For the main meal we had steamed green beans, roasted chicken, mashed potatoes, roasted sweet potatoes, rice and an autumn vegetable curry.
Find potato guidelines here. Someday I’ll post the roast chicken recipe with photos. I’m surprised I haven’t already. I use a modified version of Ina Garten’s recipe, found here.
The autumn vegetable curry is a recipe by Ellie Kriegar. It came in the mail with my annual happy new year letter from Jewish Woman International. I’m on their list because every mother’s day, I purchase bouquets through them in honor of my mother and mother-in-law. My mother and MIL don’t actually get the flowers, instead they get a card telling them that flowers were given in their honor to mothers living in domestic violence shelters. It’s a great program. Check it out here.
Anyway, I made this curry recipe and have to say it was great. I had doubts as I was making it because I made it over two days and when I tasted it at the end of day 1, it was bitter and awful. All I could think was, “This is why you don’t try something new when company is coming!” I consulted with cooking friends to see how to even it out and we decided that the acid from the lime would help. And I threw in a little sweet as well. By day two, when it made it to the table, the flavors had mellowed and it was smooth and comforting. Pretty healthy as well. I have the feeling this might make it into our winter dinner rotation. It takes a lot of initial prep- lots of vegetable chopping- but then it pretty much makes itself. From what I can tell, it also gets better over a day or two so it does seem like the perfect fall/winter weeknight meal.
Ellie Krieger’s Autumn Vegetable Curry
1 large onion, chopped
4 cloves garlic, peeled
1 1/2 length fresh ginger, peeled and cut into chunks
1 1/2 tablespoons yellow curry powder
1/4 teaspoon cayenne pepper (or more to taste)
2 tablespoons canola oil
2 tablespoons tomato paste
2 cups vegetable broth (I used chicken)
1 cup light coconut milk (I used regular as it was what I had)
1 cinnamon stick
3/4 teaspoon salt (or more to taste)
1/4 teaspoon ground black pepper (or more to taste)
1/2 head of cauliflower, broken into 1 1/2 inch florets (about 3 cups)
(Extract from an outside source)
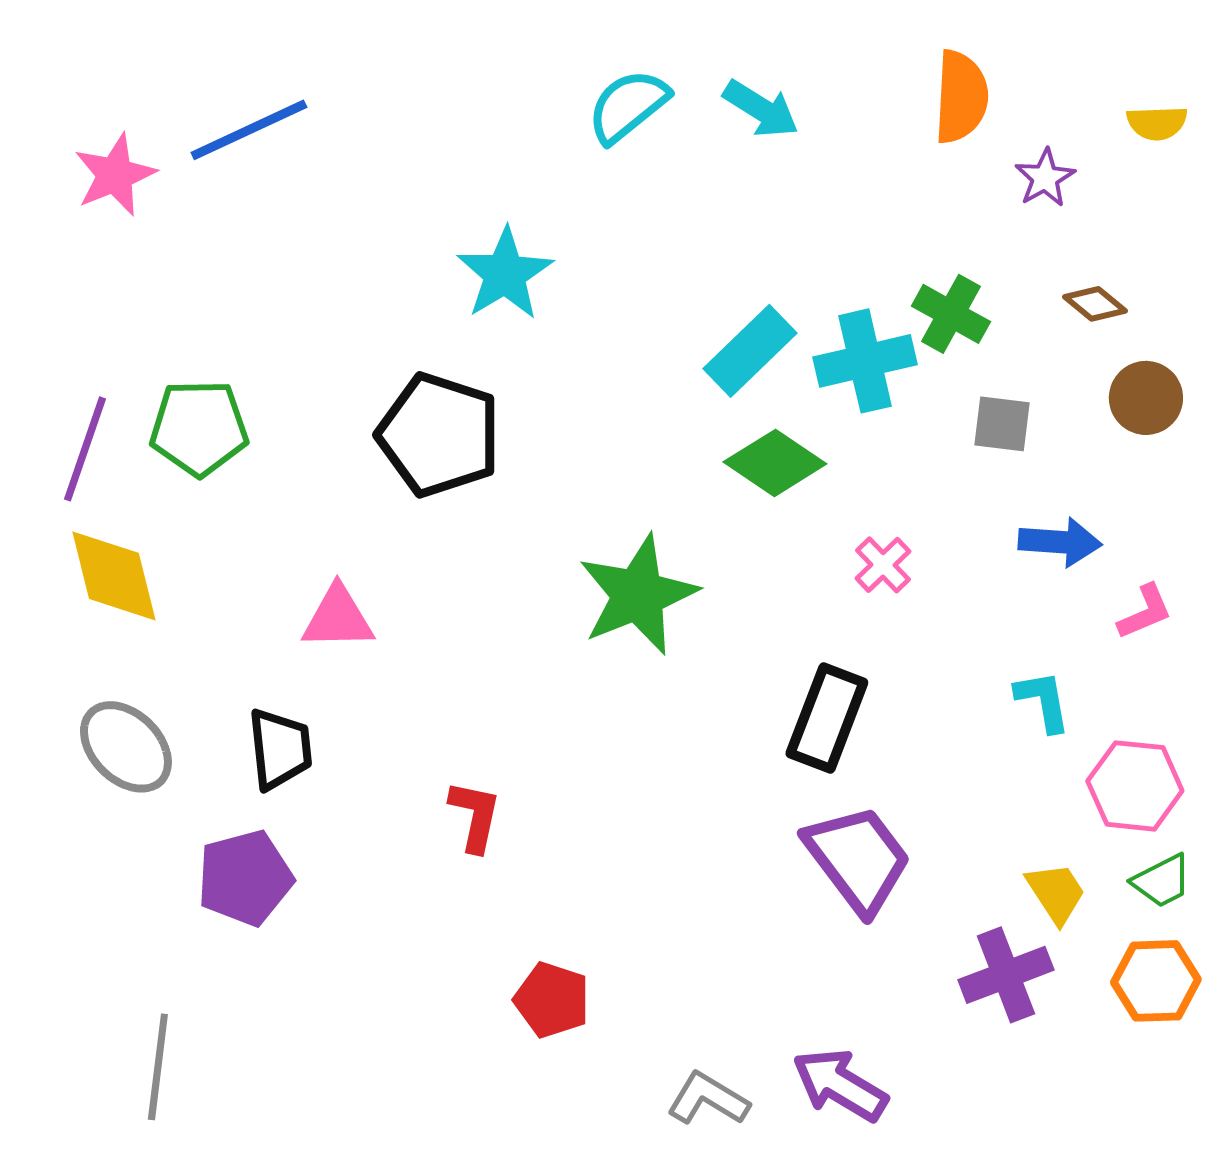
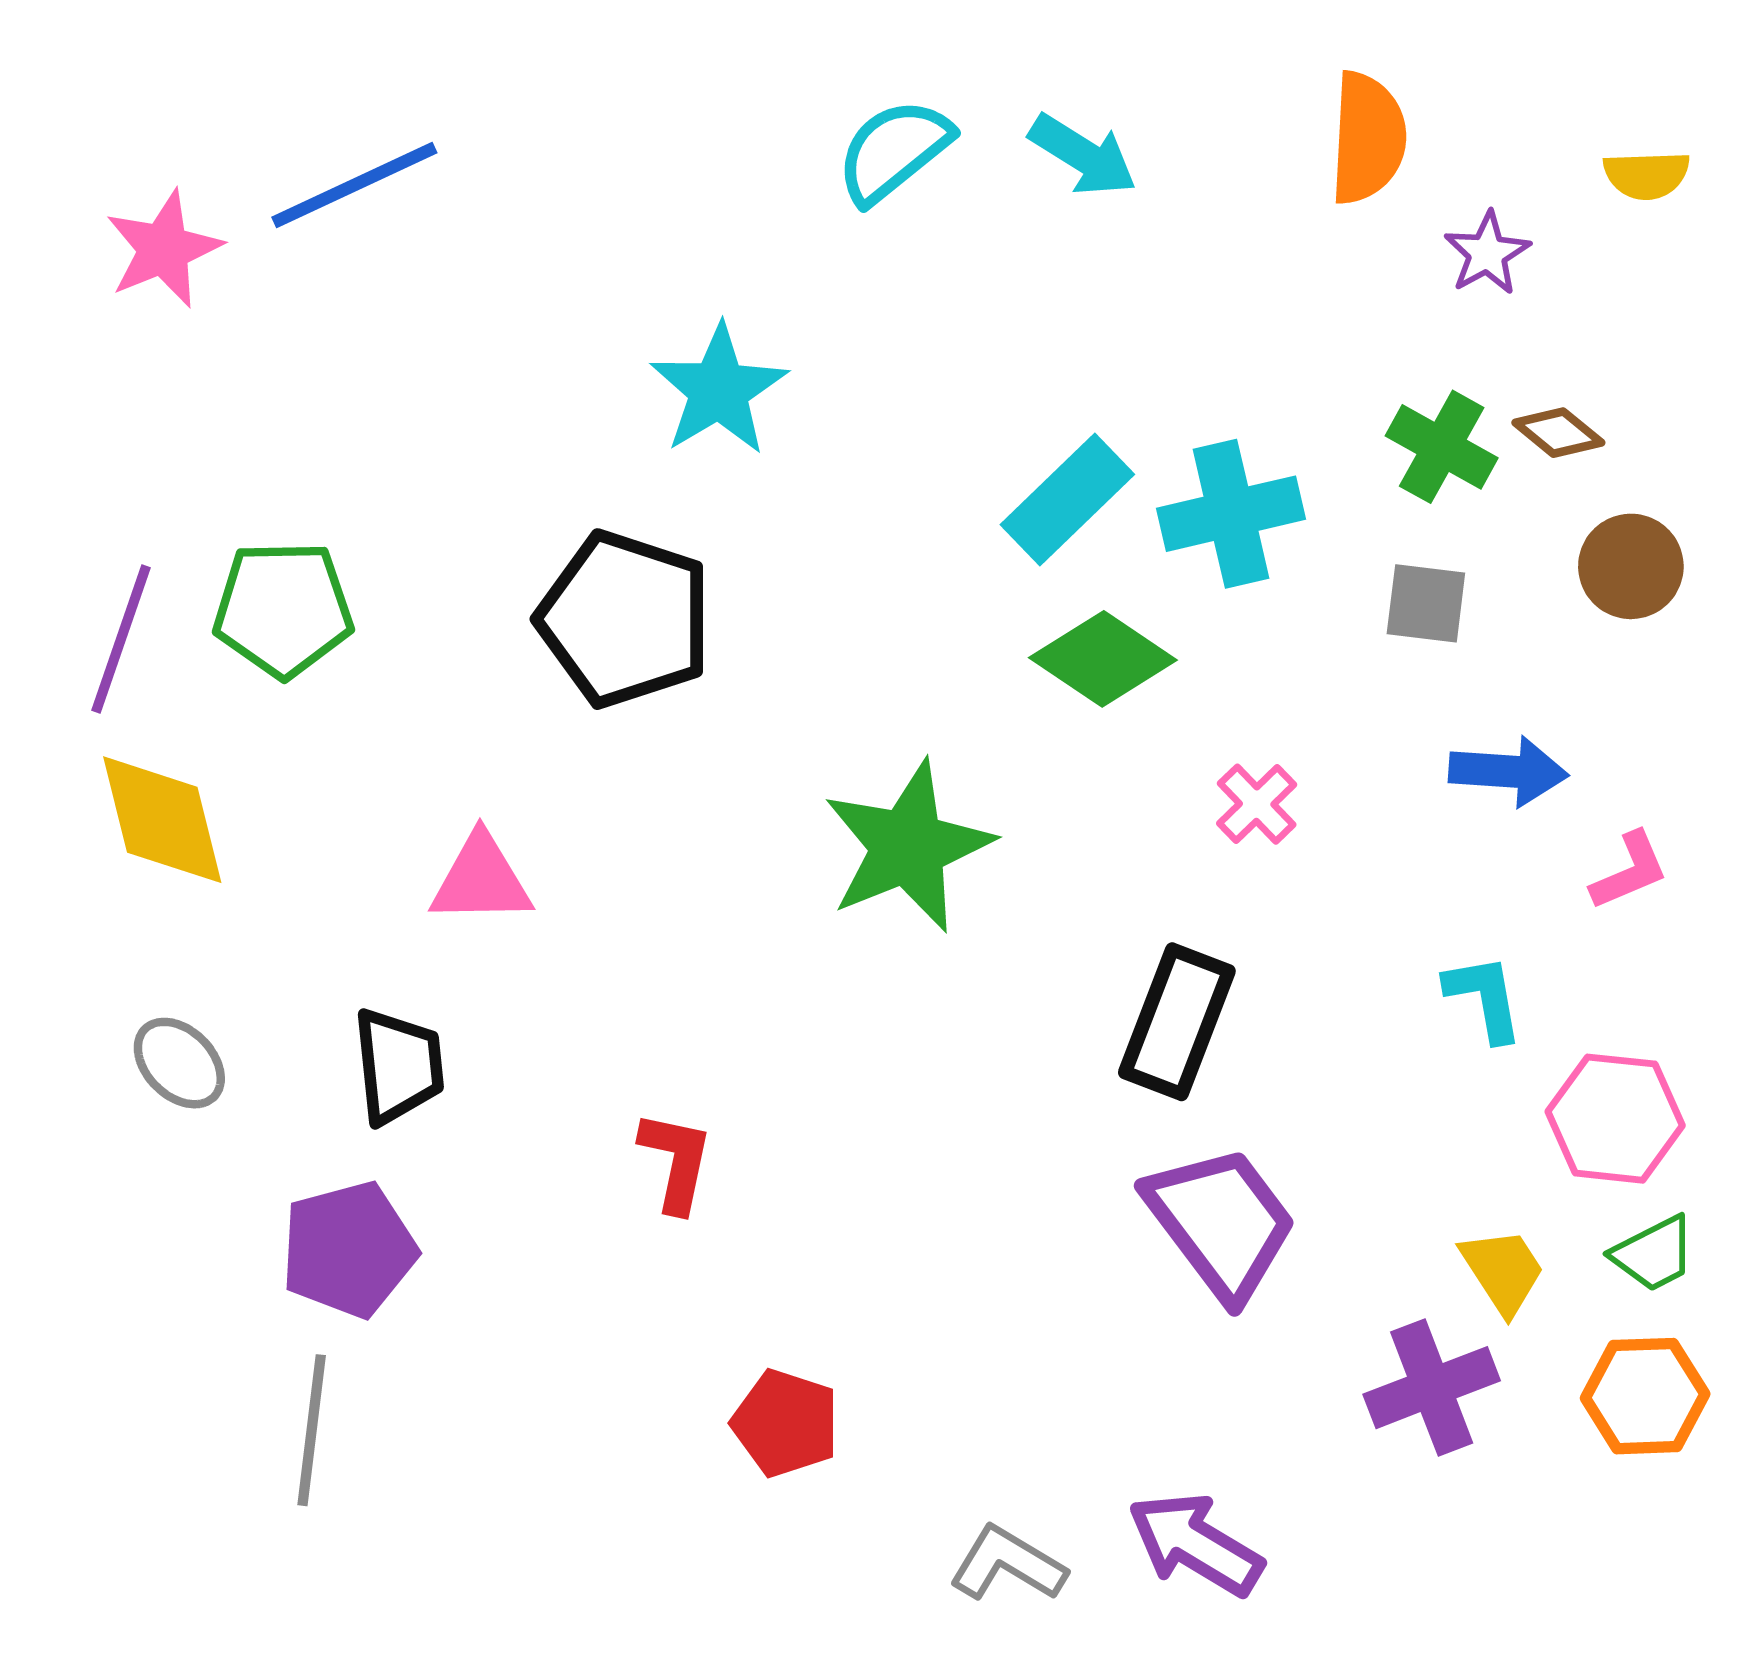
green cross: (951, 314) -> (1442, 447), moved
gray ellipse: (126, 747) -> (179, 1063), size x0.7
gray line: (158, 1067) -> (312, 1430), moved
1 pound sweet potatoes, peeled and cut into 1 inch cubes
2 large carrots, peeled and cut into 1 inch rounds
2 tomatoes, cored and chopped
Grated zest of 1 lime
2 tablespoons fresh lime juice
1 15 oz can of chickpeas, drained and rinsed
5 cups fresh baby spinach leaves (5 oz)
1/4 cup chopped fresh cilantro leaves (I did not use this. Why would you ever use cilantro? Blech.)
Put your onion, garlic, ginger, curry powder and cayenne into the food processor and process until it’s all smooth. Add the oil and process again until you end up with a sort of smooth, paste-like consistency. Put this into a large pot on medium heat and cook for about 5 minutes, stirring often. Add the tomato paste and cook for another 5 minutes, stirring often, until the mixture darkens. Add the broth, coconut milk, cinnamon stick, salt and pepper and let it boil. Then reduce the heat and let it simmer for 10 minutes. Add the cauliflower, sweet potatoes, carrots and tomatoes. Season with salt and pepper and let it come back to a boil. Reduce the heat to medium low and let it all simmer until the vegetables are tender, about 25 minutes. Remove the cinnamon stick.
*this is the point where I stopped and put it in the fridge overnight. I also added a little bit of honey (maybe 1/8-1/4 of a cup) and a few teaspoons of sugar (maybe 3?) in a desperate attempt to do something about the bitter. I’m not sure if that really made a difference. I kept it overnight because I wasn’t serving until the next day. If you’re making to eat on the same day, just keep going.
Stir in the lime zest and juice, the chickpeas and the spinach and cook until the spinach has wilted, about five minutes. Check for seasoning again and you’re done. It’s good over rice. If you must use the cilantro leaves, sprinkle them as a garnish before serving. But don’t expect me to eat it.